Governments must now make the case for capitalism

Capitalism is on trial — again. Critics of capitalism have at least in part been vindicated. Governments have their work cut out for them at this time of crisis. How governments and policy makers frame their work will be of crucial importance. They will now have to make the case for capitalism even as the critics circle round and close in. This post suggests a few things which should inform the framing of policy and governance.

First, governments must remember that this global crisis follows at least two other major crises of capitalism in the twenty first century. The great financial crisis, and then the crisis of the legitimacy of global capitalism which can be seen in the rise of right-wing nationalism. In particular, (1) the election of Donald Trump, (2) the Brexit refferedum, and (3) the infighting among the left and the move of conservatives away from traditional conservatism in both the US and the UK, are especially significant. Capitalism’s good health relies on the good health of progressives and conservatives. That both have been in a crisis of sorts in the US and UK suggests that there may be a general crisis of the legitimacy of global capitalism.

Second, governments must remember that the world economy and as well as national economies will require relief, recovery and reform. These tasks are distinct but related. It will be a tricky balancing act and governments will need to manage their political capital (domestically as well as internationally) wisely as they try to accomplish all three goals. This balance will depend a great deal on the political cultures of particular countries. India is not the United States, the United States is not Japan, and Japan is not Pakistan.

In order to accomplish reform and recovery, governments and policy makers will ultimately have to be advocates of capitalism, because a case for reform or recovery is a case for the reform or recovery of a capitalist economy. That a case for reform and recovery is a case for capitalism ought not to be left as an inference. Governments should and will have to present the argument. They will have to persuade the public that this beast can be put to work for the good of the general population. This needs spelling out because it is not obvious and cannot be taken for granted. Governments, policy makers and central bankers who have been cultivating trust and goodwill with their publics for some time will be able to do this much better than others. For the rest, now would be a good time to start cultivating trust and goodwill rather than squandering whatever little reserves they have. This will require picking and choosing which battles to fight and which to let go. Trump’s tussle with and then suspension of funding to the WHO is helping nobody.

Making this case will require good judgement, diplomacy and leadership. As someone pointed out to me once, there is a world of difference between leaders and people who find themselves in positions of leadership. The two groups might not overlap. Leaders listen and truly care about those under their care. Even people who find themselves in positions of leadership but had pursued those positions out of personal ambition rather than the desire to serve the public will find that listening will take them a long way, even if they can’t bring themselves to truly care about the public. They can also look around themselves for plenty of examples of decent leadership, as in New York state with Andrew Cuomo, Jacinda Ardern in New Zealand, and Antonio Guterres at the UN.

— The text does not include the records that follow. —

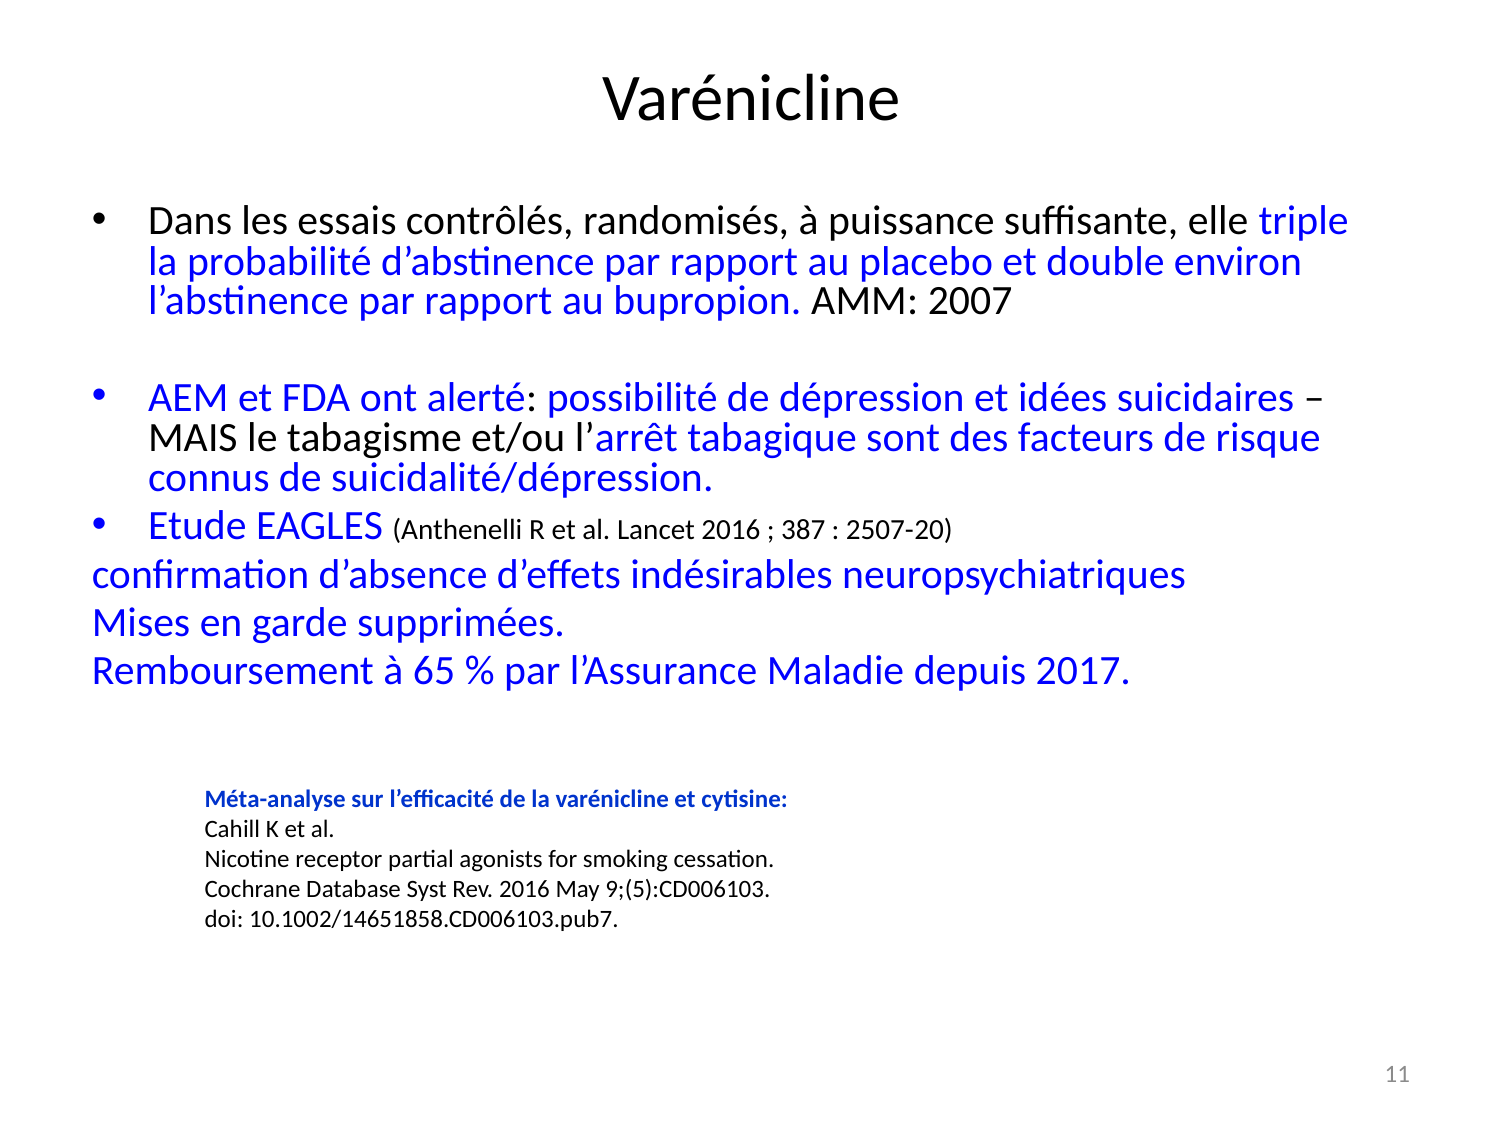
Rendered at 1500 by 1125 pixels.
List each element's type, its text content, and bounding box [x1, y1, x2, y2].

title Varénicline [76, 0, 1427, 188]
list Dans les essais contrôlés, randomisés, à puissance suffisante, elle triple la probabilité d’abstinence par rapport au placebo et double environ l’abstinence par rapport au bupropion. AMM: 2007 AEM et FDA ont alerté: possibilité de dépression et idées suicidaires – MAIS le tabagisme et/ou l’arrêt tabagique sont des facteurs de risque connus de suicidalité/dépression. Etude EAGLES (Anthenelli R et al. Lancet 2016 ; 387 : 2507-­20) confirmation d’absence d’effets indésirables neuropsychiatriques Mises en garde supprimées. Remboursement à 65 % par l’Assurance Maladie depuis 2017. [76, 137, 1365, 787]
slide_number 11 [1074, 1042, 1425, 1103]
text_box Méta-analyse sur l’efficacité de la varénicline et cytisine: Cahill K et al. Nicotine receptor partial agonists for smoking cessation. Cochrane Database Syst Rev. 2016 May 9;(5):CD006103. doi: 10.1002/14651858.CD006103.pub7. [189, 774, 810, 970]
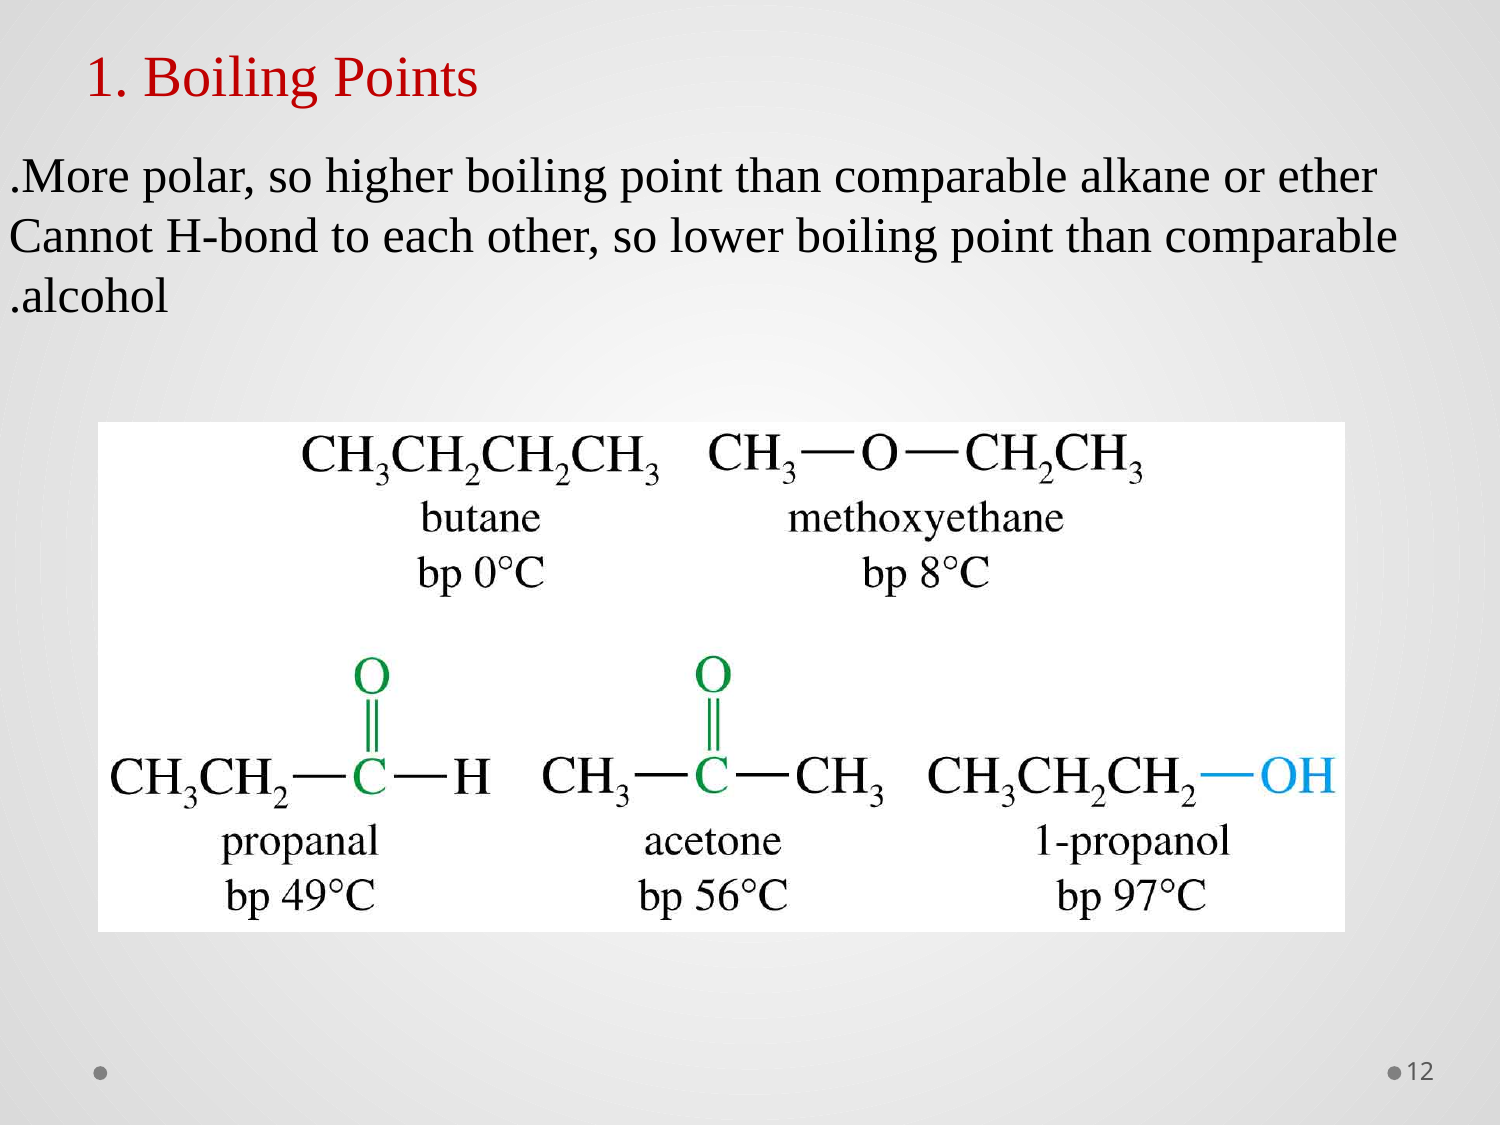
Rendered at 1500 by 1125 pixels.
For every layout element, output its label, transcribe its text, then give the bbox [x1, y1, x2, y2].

A failure to make the case will undermine the ability of governments, political leaders, central bankers and policy makers to ensure recovery and achieve reform. Intelligence, fancy models (however good at forecasting), personality, threat of force and violence, social and technical means of control – all will be undermined. The case must be made, repeatedly if necessary. Arguments must be put forth and debate must continue. The case will become sharper in the process. Governments, like anyone trying to make a case in front of an audience, must not ask too much of their public and must at the same time refrain from asking too little. They must, as Keynes put it, go for “reasoned experiment within the framework of the existing social system.” Governments must experiment, persuade with confidence, and fully commit to the process and practice of “feeling your way by trial and error.”

The challenge is of a fundamental nature: solving the economic problem, or the problem of material provisioning, and its sub-problems of mobilizing human energy, production and distribution — all at a time when the sort of mobility to which we are accustomed is compromised. In the final analysis, governments which will be able bring together warring parties to focus productive and allocative energies in the system, will be governments which will have made the case for capitalism reasonably successfully. In turn governments which will have made the case for capitalism will be governments which will have employed an economics up to the task at hand.

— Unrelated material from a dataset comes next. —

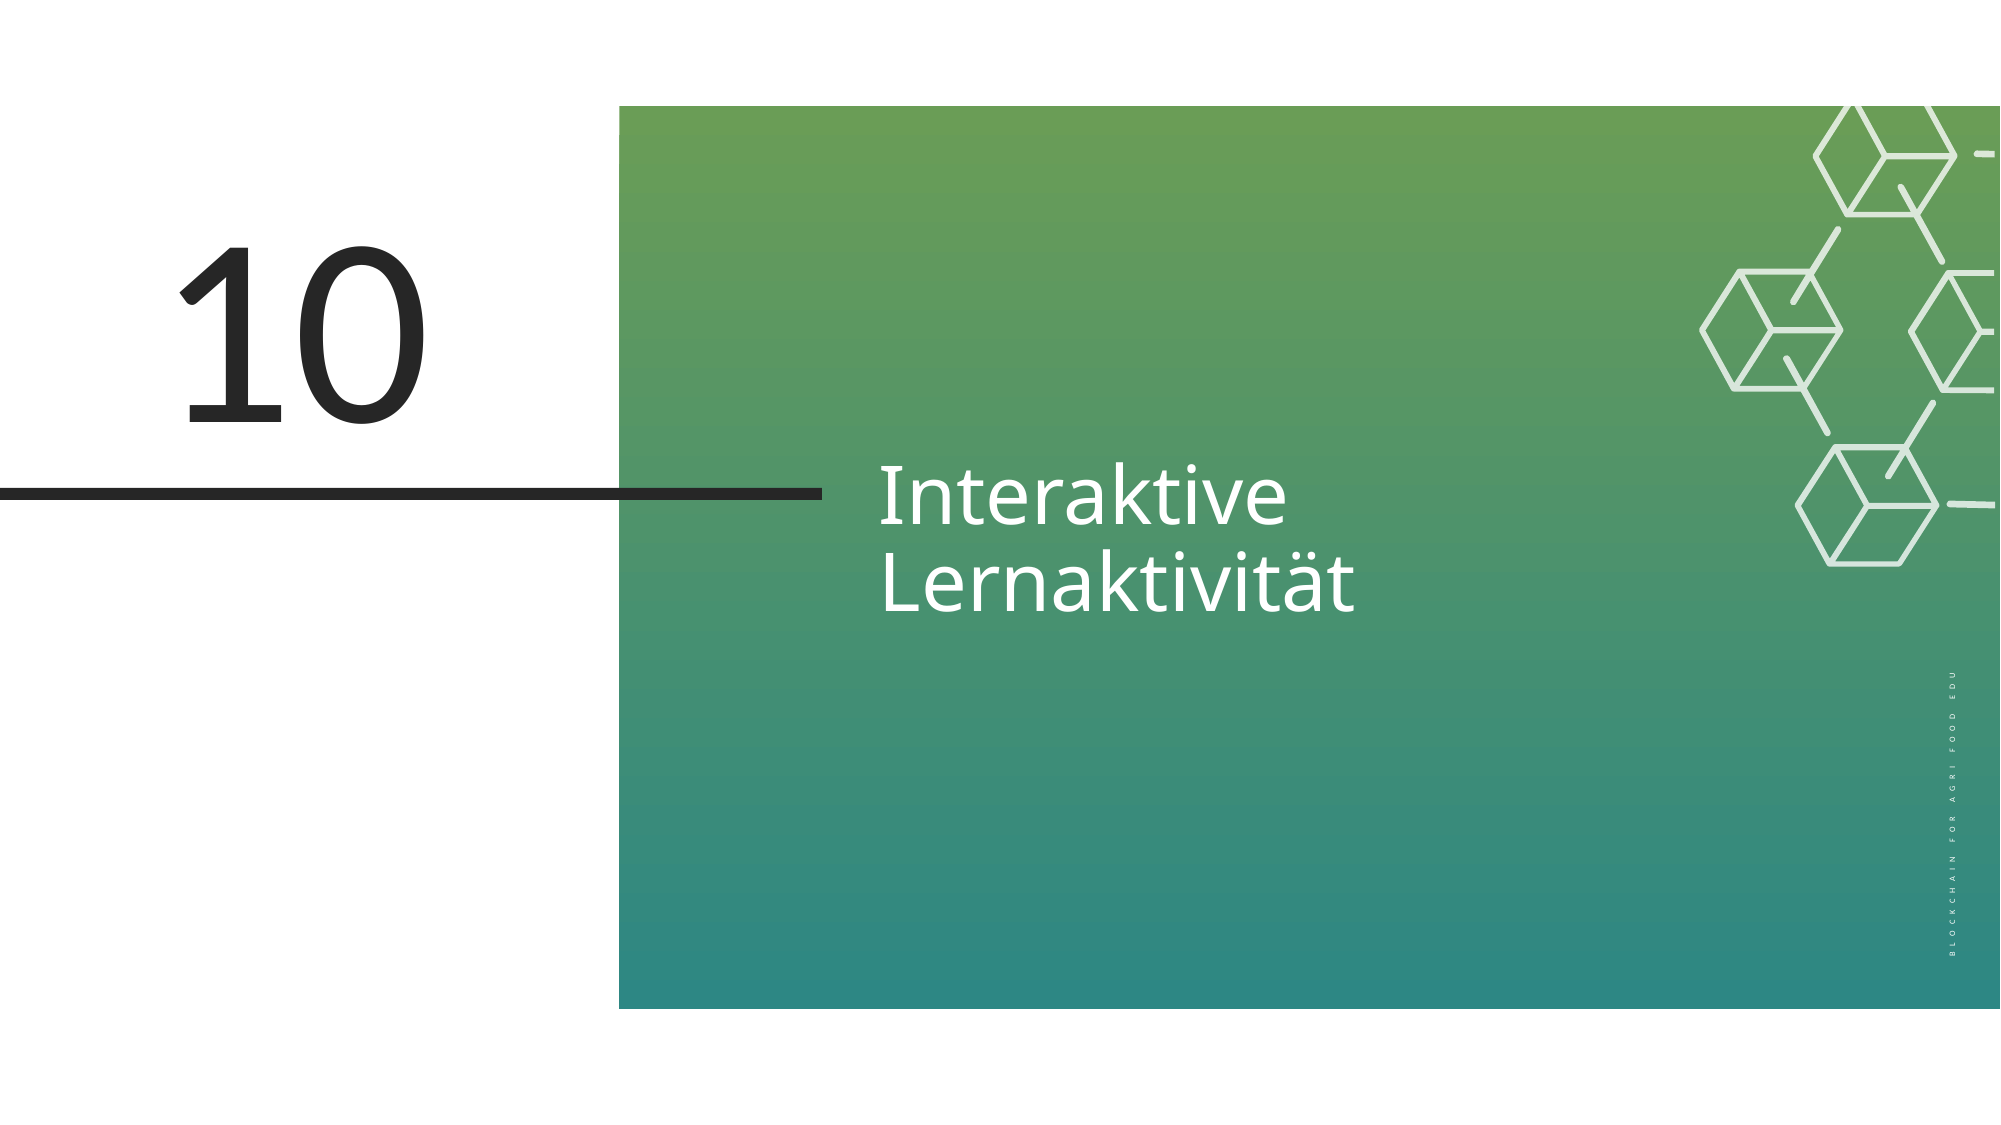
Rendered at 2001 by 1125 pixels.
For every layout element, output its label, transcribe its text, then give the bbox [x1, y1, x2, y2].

list 10 [141, 180, 481, 277]
list Interaktive Lernaktivität [864, 446, 1709, 899]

Such an economics would be an effective means of persuasion by virtue of being deadly honest, without pretensions of foreknowledge. It would see policy as an improvisational, open ended, exploratory, imaginative and creative exercise rather than as levers on a machine. At the same time, there must be acceptance of the limits of social science, namely that “social science can do little, if anything, to help resolve the structural tensions and contradictions underlying the economic and social disorders of the day”. Yet, this acceptance is exactly what will make economics more ambitious and powerful.

For all of capitalism’s failures, governments will have to be the devil’s advocate without shying away from the reality of its repulsive underbelly, whether they like it or not. They will have to acknowledge both the beauty and brutality of capitalism. And they will have to employ an economics which is without sentimentality but not without sentiment, and certainly not without humanity.

(The two quotes are from Keynes’s letter to FDR from 1933. Collected Writings, Vol. 21, pages 289 and 295. The point made in the third paragraph of this post also relies heavily on the points made by Keynes in the same letter.)